こうした姿勢に利用者からは「2両編成の電車を造ること自体が間違っている」(福井市の43歳男性)、「理解して、と言われても理解できない」(越前市の女性)という厳しい批判が上がる。
一方、福井大大学院工学研究科の川上洋司教授(交通計画)は「人口が減り乗客増が見込めない中、新たに投入する電車の車両を減らすのはやむを得ない面がある」と一定の理解を示す。
背景には、欧州に比べて公的助成が少なく、鉄道事業者が運賃収入のみに頼らざるを得ない日本の公共交通の在り方に問題があるという。同教授は「フランスでは都市の公共交通のコストは企業に課す交通税、自治体の助成金、運賃収入の三つで賄っている。

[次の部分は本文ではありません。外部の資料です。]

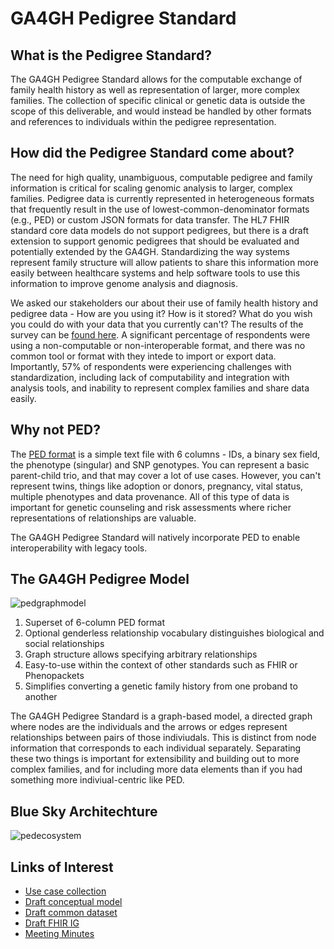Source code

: # GA4GH Pedigree Standard

## What is the Pedigree Standard?

The GA4GH Pedigree Standard allows for the computable exchange of family health history as well as representation of larger, more complex families. The collection of specific clinical or genetic data is outside the scope of this deliverable, and would instead be handled by other formats and references to individuals within the pedigree representation.

## How did the Pedigree Standard come about?

The need for high quality, unambiguous, computable pedigree and family information is critical for scaling genomic analysis to larger, complex families. Pedigree data is currently represented in heterogeneous formats that frequently result in the use of lowest-common-denominator formats (e.g., PED) or custom JSON formats for data transfer. The HL7 FHIR standard core data models do not support pedigrees, but there is a draft extension to support genomic pedigrees that should be evaluated and potentially extended by the GA4GH. Standardizing the way systems represent family structure will allow patients to share this information more easily between healthcare systems and help software tools to use this information to improve genome analysis and diagnosis. 

We asked our stakeholders our about their use of family health history and pedigree data - How are you using it? How is it stored? What do you wish you could do with your data that you currently can't? The results of the survey can be [found here](https://docs.google.com/presentation/d/17r-WyVEpl57i0wxnJcgTkmuWclQovMRKkgqJrkWC4Yo/edit?usp=sharing). A significant percentage of respondents were using a non-computable or non-interoperable format, and there was no common tool or format with they intede to import or export data. Importantly, 57% of respondents were experiencing challenges with standardization, including lack of computability and integration with analysis tools, and inability to represent complex families and share data easily.

## Why not PED?

The [PED format](https://zzz.bwh.harvard.edu/plink/data.shtml) is a simple text file with 6 columns - IDs, a binary sex field, the phenotype (singular) and SNP genotypes. You can represent a basic parent-child trio, and that may cover a lot of use cases. However, you can't represent twins, things like adoption or donors, pregnancy, vital status, multiple phenotypes and data provenance. All of this type of data is important for genetic counseling and risk assessments where richer representations of relationships are valuable.

The GA4GH Pedigree Standard will natively incorporate PED to enable interoperability with legacy tools.

## The GA4GH Pedigree Model

![pedgraphmodel](https://user-images.githubusercontent.com/48133386/122280389-24ff9a00-ceb7-11eb-8ae1-b7374615f74e.png)
1. Superset of 6-column PED format
2. Optional genderless relationship vocabulary distinguishes biological and social relationships
3. Graph structure allows specifying arbitrary relationships
4. Easy-to-use within the context of other standards such as FHIR or Phenopackets
5. Simplifies converting a genetic family history from one proband to another

The GA4GH Pedigree Standard is a graph-based model, a directed graph where nodes are the individuals and the arrows or edges represent relationships between pairs of those indiviudals. This is distinct from node information that corresponds to each individual separately. Separating these two things is important for extensibility and building out to more complex families, and for including more data elements than if you had something more indiviual-centric like PED.

## Blue Sky Architechture

![pedecosystem](https://user-images.githubusercontent.com/48133386/122281412-3bf2bc00-ceb8-11eb-9aed-9b4a931383f5.png)

## Links of Interest
- [Use case collection](https://docs.google.com/document/d/1i__95wmm3EpVytRD2gngFAXPhUajK2knWOtuHT9r8W8/edit#)
- [Draft conceptual model](https://github.com/GA4GH-Pedigree-Standard/pedigree/blob/master/model.md)
- [Draft common dataset](https://docs.google.com/document/d/1GQRd5jeZeB5qhHclLZxDe6kPD173bXWGYlTsmCbTeuI/edit?usp=sharing)
- [Draft FHIR IG](https://github.com/GA4GH-Pedigree-Standard/pedigree-fhir-ig)
- [Meeting Minutes](https://docs.google.com/document/d/12gw2BBIPVaWxUNQx2qiVVIt7W0zVOHON_2Ts9yc9fWY/edit?usp=sharing)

だからサービスが良い」と話す。
国内では富山市が2006年から、市の財源でJR高山線の本数を増やしてサービスを向上させ、乗客増を目指す試みを行っている。
ダイヤ改正以降、不評が絶えない北陸線の普通電車も今の満員の状態が続けば乗客が減り、さらに本数や車両が減るという悪循環に陥りかねない。JRと利用者だけの問題ととらえず、沿線自治体も真剣に考えていく必要があると感じた。